**Text excerpt**

Now assuming you've passed the RFI and real estate requirements, it's time to have some fun with the dark art of interferometry! You'll notice the technical level goes up a couple of notches from here on. You can skip the theory and jump right into the "doing it" section if you like but everything will make more sense with a bit of theory.
The original goal of Simple was to open interferometry up to anyone that wanted to give it a try. The theory of interferometry is quite complicated. I'll give you a quick overview here plus recommend some heavier sources for when you want to explore it further.
In order for a telescope to develop a clear image or "resolve" an object, the diameter of the collecting area must be a lot greater than the wavelength of the radiation it's collecting. This applies equally to both optical and radio telescopes. For an optical telescope, the wavelengths of visible light are in the range of 380 to 780 nanometres (thousand millionths of a metre) so the collecting mirrors are large in comparison. This means the optical telescope can resolve the details of the object and produce a clear, focused image.
For a radio telescope, the wavelengths can be tens of metres down to millimetres. A single dish antenna would have to be kilometres in diameter to focus the longer radio waves and would be too difficult to build.
Radio interferometry provides high [angular] resolution by using two or more small antenna elements to simulate the collective power of one large antenna. As an example we'll look at a simple two element telescope and a single object or "point source" that radiates radio waves.

**Instruction 1**
In the interferometry text, what was the original goal of Simple?
**Instruction 2**
Reproduce everything in the interferometry text from "For a radio" down to "difficult to build.".
**Instruction 3**
Decide whether each statement agrees with the interferometry text, and back each verdict with the deciding words of the text: (a) A single dish antenna large enough to focus the longer radio waves would be easy to build. (b) Radio interferometry uses two or more small antenna elements to simulate one large antenna. (c) The rule about collecting-area diameter and wavelength applies only to optical telescopes.

**Extracted records**
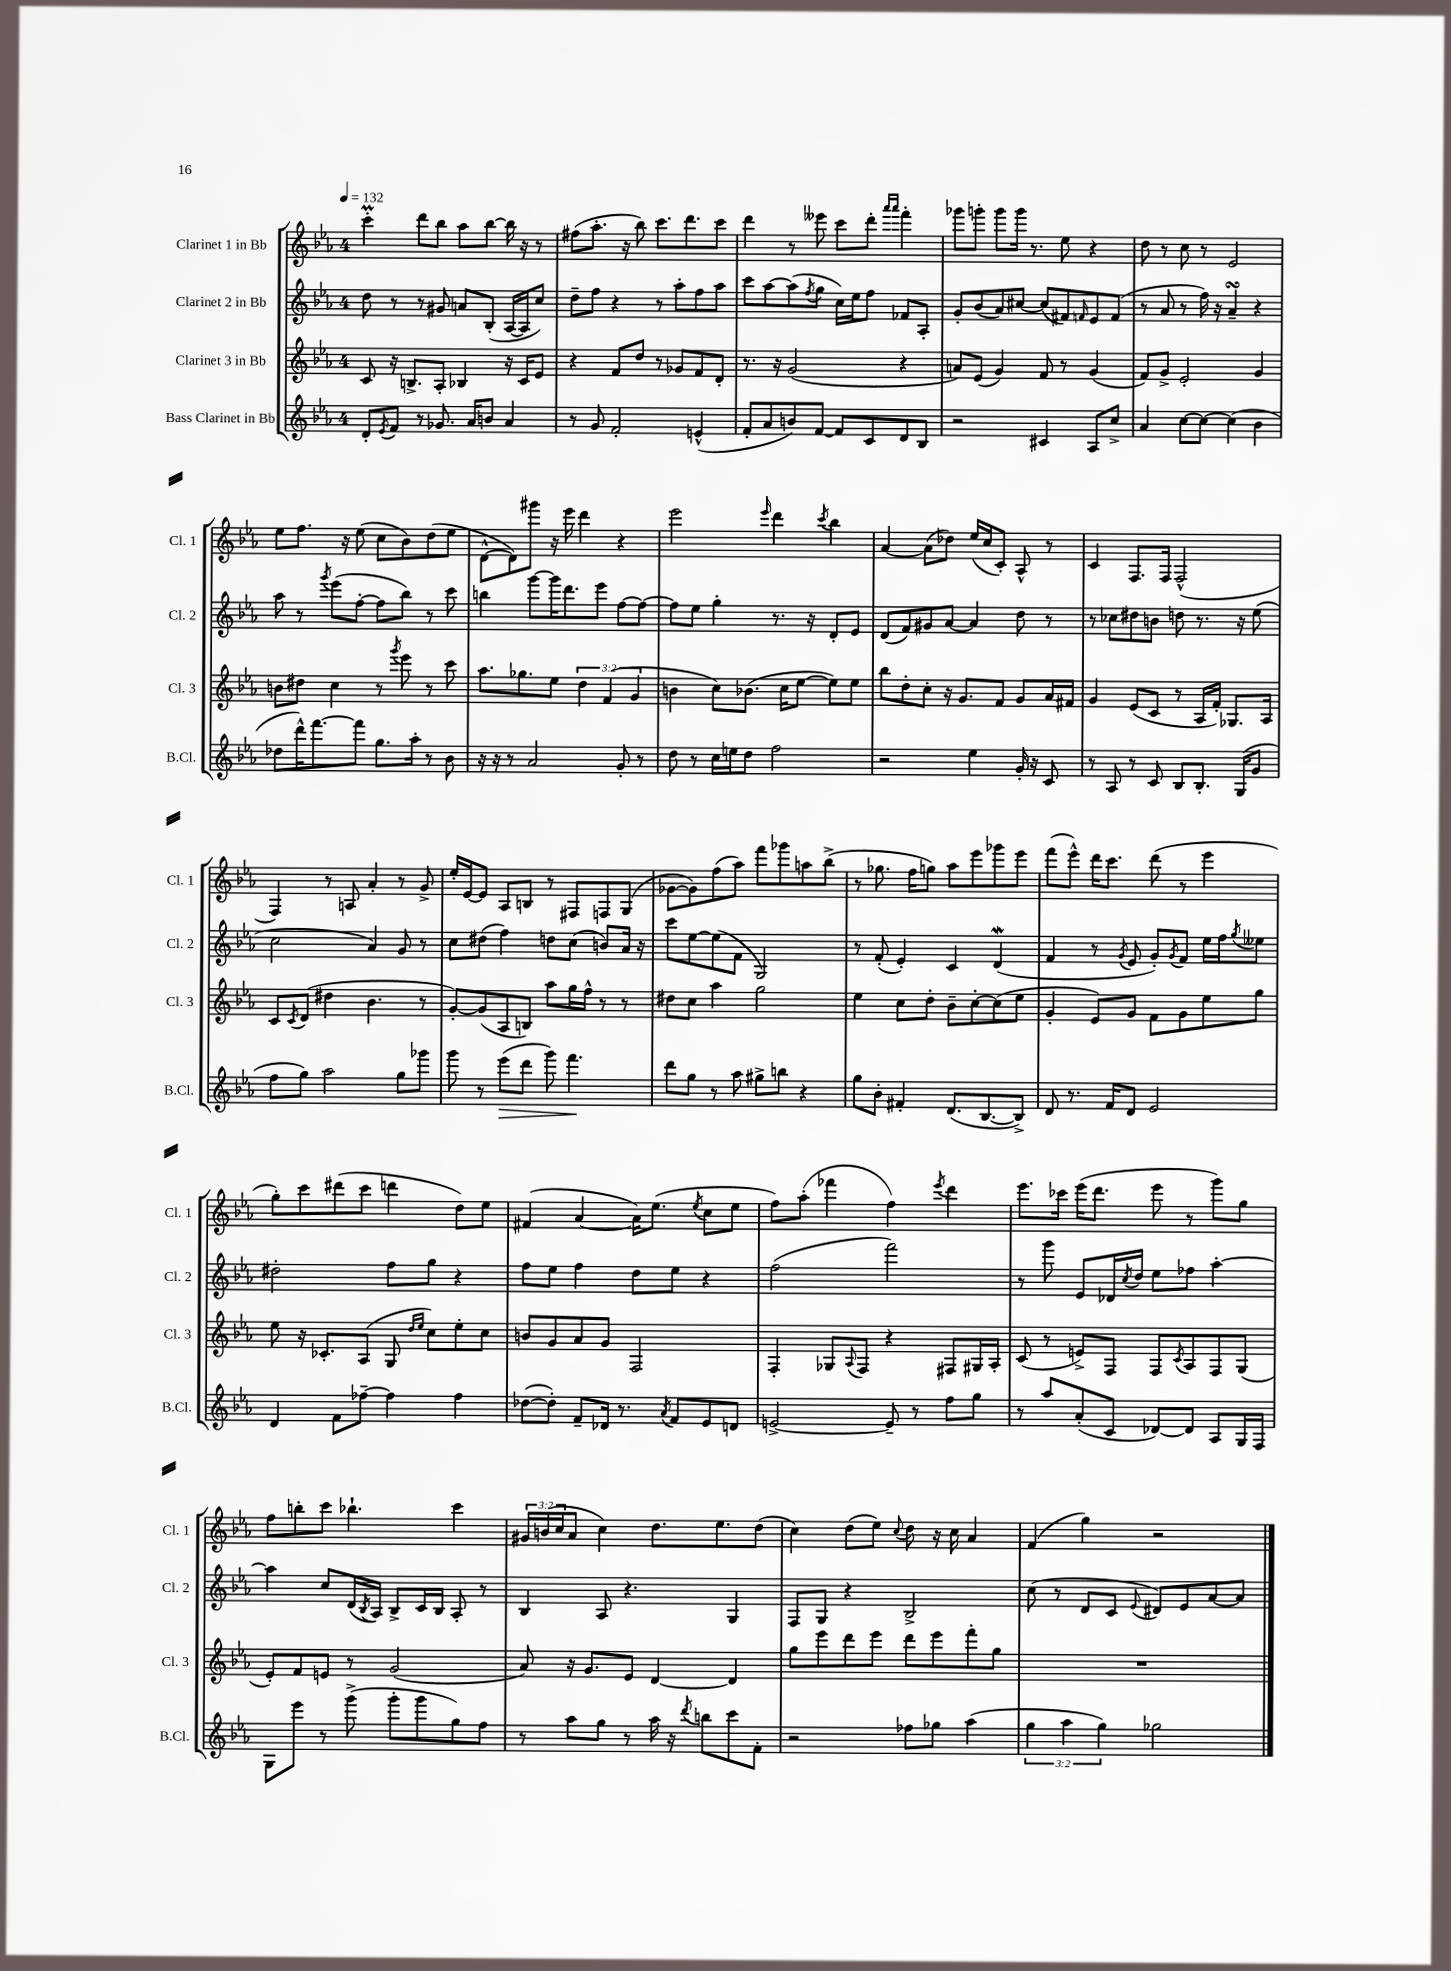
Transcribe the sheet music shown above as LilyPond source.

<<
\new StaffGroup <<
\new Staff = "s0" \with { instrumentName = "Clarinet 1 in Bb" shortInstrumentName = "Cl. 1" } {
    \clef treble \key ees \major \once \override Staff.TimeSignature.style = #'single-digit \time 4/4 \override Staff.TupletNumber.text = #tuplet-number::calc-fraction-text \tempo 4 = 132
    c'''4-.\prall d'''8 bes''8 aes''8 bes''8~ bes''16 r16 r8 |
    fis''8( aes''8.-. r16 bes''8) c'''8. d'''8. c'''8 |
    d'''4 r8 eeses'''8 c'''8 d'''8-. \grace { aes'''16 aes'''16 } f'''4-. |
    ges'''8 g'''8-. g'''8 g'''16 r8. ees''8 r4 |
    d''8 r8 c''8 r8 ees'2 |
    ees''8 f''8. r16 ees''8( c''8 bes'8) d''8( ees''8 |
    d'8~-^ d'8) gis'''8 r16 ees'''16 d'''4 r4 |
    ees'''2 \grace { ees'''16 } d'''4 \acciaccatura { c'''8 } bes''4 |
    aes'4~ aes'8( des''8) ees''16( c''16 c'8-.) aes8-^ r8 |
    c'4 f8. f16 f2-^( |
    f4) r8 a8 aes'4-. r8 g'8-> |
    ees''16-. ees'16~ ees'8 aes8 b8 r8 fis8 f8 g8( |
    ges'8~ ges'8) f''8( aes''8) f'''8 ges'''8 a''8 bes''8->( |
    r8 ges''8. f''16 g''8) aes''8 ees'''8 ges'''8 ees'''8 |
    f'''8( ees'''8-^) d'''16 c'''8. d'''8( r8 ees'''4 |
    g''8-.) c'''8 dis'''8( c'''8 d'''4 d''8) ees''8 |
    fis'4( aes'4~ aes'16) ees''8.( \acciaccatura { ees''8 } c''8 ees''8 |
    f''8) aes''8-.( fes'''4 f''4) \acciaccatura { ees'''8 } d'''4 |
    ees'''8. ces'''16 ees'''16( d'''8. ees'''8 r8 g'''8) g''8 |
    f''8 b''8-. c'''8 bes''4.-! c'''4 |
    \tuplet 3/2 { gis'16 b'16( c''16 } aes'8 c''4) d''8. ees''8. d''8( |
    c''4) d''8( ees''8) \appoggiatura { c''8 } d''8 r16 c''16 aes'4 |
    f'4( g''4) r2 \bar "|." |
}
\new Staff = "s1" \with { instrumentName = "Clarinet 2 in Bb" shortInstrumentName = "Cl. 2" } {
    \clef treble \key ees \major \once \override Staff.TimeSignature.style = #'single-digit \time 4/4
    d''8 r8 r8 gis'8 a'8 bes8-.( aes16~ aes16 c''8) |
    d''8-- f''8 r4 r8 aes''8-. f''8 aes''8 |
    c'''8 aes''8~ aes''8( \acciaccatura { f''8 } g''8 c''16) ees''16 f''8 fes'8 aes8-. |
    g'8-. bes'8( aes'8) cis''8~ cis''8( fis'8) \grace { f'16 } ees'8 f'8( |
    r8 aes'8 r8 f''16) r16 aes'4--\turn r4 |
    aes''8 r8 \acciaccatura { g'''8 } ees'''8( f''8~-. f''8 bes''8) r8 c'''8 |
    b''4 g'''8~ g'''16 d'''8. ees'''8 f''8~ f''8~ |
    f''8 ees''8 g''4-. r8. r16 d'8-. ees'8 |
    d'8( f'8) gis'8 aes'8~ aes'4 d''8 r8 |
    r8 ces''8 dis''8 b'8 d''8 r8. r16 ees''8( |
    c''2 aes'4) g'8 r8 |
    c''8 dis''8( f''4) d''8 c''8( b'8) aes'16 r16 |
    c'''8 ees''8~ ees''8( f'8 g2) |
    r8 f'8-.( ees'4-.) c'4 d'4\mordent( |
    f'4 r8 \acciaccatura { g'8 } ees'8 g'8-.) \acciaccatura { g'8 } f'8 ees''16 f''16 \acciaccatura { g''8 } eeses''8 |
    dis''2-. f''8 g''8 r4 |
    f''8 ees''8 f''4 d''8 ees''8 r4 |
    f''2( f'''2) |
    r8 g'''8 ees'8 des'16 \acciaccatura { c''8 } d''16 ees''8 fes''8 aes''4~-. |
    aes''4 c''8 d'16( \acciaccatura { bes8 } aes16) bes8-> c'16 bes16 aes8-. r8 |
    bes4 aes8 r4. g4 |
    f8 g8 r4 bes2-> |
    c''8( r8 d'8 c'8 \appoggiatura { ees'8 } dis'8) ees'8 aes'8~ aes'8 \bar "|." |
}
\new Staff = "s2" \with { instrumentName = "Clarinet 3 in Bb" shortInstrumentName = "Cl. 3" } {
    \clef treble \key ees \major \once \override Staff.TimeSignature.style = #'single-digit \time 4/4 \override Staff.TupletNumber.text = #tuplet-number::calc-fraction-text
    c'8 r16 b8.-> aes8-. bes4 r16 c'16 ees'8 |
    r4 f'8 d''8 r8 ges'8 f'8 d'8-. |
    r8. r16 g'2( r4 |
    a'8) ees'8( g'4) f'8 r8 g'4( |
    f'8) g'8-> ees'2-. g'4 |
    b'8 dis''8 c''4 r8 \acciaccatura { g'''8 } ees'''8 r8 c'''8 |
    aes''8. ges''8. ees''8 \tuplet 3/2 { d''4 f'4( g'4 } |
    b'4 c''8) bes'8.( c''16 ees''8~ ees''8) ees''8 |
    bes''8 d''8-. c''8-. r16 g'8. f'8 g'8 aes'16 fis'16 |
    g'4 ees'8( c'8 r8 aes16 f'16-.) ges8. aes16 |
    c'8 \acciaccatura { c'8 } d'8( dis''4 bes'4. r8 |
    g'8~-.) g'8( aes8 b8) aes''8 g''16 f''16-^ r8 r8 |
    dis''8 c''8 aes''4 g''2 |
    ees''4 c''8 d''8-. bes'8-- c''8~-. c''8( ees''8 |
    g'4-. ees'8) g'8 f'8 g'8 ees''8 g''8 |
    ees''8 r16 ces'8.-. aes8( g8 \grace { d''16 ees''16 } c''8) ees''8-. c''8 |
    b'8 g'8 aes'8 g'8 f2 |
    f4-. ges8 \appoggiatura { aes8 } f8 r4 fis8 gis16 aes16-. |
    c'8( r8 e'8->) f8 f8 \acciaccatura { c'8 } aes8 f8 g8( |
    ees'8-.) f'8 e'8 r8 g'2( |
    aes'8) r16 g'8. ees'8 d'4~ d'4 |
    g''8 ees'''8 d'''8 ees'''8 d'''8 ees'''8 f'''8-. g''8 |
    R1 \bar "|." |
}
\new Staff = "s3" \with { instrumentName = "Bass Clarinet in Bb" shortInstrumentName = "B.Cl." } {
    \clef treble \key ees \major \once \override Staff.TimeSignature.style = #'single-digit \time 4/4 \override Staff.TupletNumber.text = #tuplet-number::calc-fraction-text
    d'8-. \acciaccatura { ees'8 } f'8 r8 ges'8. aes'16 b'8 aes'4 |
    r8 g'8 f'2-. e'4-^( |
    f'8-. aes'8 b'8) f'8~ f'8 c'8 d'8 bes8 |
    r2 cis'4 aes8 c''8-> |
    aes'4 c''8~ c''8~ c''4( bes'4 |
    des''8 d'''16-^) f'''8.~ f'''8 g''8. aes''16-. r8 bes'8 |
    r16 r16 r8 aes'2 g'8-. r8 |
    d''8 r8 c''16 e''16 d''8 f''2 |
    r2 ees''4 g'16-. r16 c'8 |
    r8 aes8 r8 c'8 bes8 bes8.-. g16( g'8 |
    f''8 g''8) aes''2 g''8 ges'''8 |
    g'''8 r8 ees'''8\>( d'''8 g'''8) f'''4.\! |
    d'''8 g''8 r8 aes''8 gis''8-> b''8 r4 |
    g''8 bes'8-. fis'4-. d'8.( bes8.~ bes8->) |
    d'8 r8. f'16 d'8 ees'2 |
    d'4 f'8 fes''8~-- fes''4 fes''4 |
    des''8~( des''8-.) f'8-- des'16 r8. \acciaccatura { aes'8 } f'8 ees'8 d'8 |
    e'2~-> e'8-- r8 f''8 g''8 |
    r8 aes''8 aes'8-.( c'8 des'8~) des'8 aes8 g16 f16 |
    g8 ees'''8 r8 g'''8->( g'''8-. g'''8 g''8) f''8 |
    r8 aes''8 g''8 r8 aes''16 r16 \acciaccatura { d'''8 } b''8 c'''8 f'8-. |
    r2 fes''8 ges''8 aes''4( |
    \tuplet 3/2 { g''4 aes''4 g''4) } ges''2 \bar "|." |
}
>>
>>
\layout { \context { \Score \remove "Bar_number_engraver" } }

**Task output 1**
To open interferometry up to anyone who wanted to give it a try.

**Task output 2**
For a radio telescope, the wavelengths can be tens of metres down to millimetres. A single dish antenna would have to be kilometres in diameter to focus the longer radio waves and would be too difficult to build.

**Task output 3**
(a) No: "would be too difficult to build."
(b) Yes: "using two or more small antenna elements to simulate the collective power of one large antenna."
(c) No: "This applies equally to both optical and radio telescopes."